Problem: Write the records out again, exactly.

Before-and-after change data:
***
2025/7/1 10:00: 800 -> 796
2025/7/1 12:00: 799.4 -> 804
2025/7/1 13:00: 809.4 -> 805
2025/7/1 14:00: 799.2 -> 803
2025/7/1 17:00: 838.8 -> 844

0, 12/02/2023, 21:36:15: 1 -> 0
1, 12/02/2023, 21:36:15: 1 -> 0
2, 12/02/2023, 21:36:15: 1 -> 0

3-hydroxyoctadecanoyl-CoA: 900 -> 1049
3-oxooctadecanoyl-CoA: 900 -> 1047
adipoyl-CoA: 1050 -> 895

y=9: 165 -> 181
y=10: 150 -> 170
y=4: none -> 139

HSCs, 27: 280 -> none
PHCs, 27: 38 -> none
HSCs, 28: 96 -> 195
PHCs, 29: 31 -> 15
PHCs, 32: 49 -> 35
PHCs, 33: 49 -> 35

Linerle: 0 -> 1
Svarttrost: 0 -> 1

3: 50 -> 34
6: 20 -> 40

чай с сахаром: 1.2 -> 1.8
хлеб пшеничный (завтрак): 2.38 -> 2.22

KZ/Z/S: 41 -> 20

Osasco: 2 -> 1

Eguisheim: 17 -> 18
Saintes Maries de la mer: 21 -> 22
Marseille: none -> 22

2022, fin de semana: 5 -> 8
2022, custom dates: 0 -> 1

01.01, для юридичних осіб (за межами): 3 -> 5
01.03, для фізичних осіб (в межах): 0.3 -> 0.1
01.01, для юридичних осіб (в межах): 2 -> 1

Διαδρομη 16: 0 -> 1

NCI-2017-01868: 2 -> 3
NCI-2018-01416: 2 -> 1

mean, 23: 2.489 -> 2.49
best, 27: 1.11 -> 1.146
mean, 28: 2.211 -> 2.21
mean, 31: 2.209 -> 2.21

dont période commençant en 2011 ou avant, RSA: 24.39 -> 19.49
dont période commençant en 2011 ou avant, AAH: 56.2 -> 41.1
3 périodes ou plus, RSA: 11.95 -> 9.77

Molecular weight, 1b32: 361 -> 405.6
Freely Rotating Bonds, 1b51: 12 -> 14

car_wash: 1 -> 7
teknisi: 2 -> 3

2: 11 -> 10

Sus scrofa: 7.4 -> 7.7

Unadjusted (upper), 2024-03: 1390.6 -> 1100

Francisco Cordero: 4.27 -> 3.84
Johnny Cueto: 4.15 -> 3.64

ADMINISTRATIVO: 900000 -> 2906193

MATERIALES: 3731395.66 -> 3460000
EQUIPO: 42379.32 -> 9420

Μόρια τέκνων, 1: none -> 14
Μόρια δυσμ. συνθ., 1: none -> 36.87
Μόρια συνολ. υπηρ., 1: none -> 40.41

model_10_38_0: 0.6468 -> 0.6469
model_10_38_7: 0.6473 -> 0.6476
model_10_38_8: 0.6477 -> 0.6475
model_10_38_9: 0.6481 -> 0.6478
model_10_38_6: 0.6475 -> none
***
Result:
2025/7/1 10:00: 800 -> 796
2025/7/1 12:00: 799.4 -> 804
2025/7/1 13:00: 809.4 -> 805
2025/7/1 14:00: 799.2 -> 803
2025/7/1 17:00: 838.8 -> 844

0, 12/02/2023, 21:36:15: 1 -> 0
1, 12/02/2023, 21:36:15: 1 -> 0
2, 12/02/2023, 21:36:15: 1 -> 0

3-hydroxyoctadecanoyl-CoA: 900 -> 1049
3-oxooctadecanoyl-CoA: 900 -> 1047
adipoyl-CoA: 1050 -> 895

y=9: 165 -> 181
y=10: 150 -> 170
y=4: none -> 139

HSCs, 27: 280 -> none
PHCs, 27: 38 -> none
HSCs, 28: 96 -> 195
PHCs, 29: 31 -> 15
PHCs, 32: 49 -> 35
PHCs, 33: 49 -> 35

Linerle: 0 -> 1
Svarttrost: 0 -> 1

3: 50 -> 34
6: 20 -> 40

чай с сахаром: 1.2 -> 1.8
хлеб пшеничный (завтрак): 2.38 -> 2.22

KZ/Z/S: 41 -> 20

Osasco: 2 -> 1

Eguisheim: 17 -> 18
Saintes Maries de la mer: 21 -> 22
Marseille: none -> 22

2022, fin de semana: 5 -> 8
2022, custom dates: 0 -> 1

01.01, для юридичних осіб (за межами): 3 -> 5
01.03, для фізичних осіб (в межах): 0.3 -> 0.1
01.01, для юридичних осіб (в межах): 2 -> 1

Διαδρομη 16: 0 -> 1

NCI-2017-01868: 2 -> 3
NCI-2018-01416: 2 -> 1

mean, 23: 2.489 -> 2.49
best, 27: 1.11 -> 1.146
mean, 28: 2.211 -> 2.21
mean, 31: 2.209 -> 2.21

dont période commençant en 2011 ou avant, RSA: 24.39 -> 19.49
dont période commençant en 2011 ou avant, AAH: 56.2 -> 41.1
3 périodes ou plus, RSA: 11.95 -> 9.77

Molecular weight, 1b32: 361 -> 405.6
Freely Rotating Bonds, 1b51: 12 -> 14

car_wash: 1 -> 7
teknisi: 2 -> 3

2: 11 -> 10

Sus scrofa: 7.4 -> 7.7

Unadjusted (upper), 2024-03: 1390.6 -> 1100

Francisco Cordero: 4.27 -> 3.84
Johnny Cueto: 4.15 -> 3.64

ADMINISTRATIVO: 900000 -> 2906193

MATERIALES: 3731395.66 -> 3460000
EQUIPO: 42379.32 -> 9420

Μόρια τέκνων, 1: none -> 14
Μόρια δυσμ. συνθ., 1: none -> 36.87
Μόρια συνολ. υπηρ., 1: none -> 40.41

model_10_38_0: 0.6468 -> 0.6469
model_10_38_7: 0.6473 -> 0.6476
model_10_38_8: 0.6477 -> 0.6475
model_10_38_9: 0.6481 -> 0.6478
model_10_38_6: 0.6475 -> none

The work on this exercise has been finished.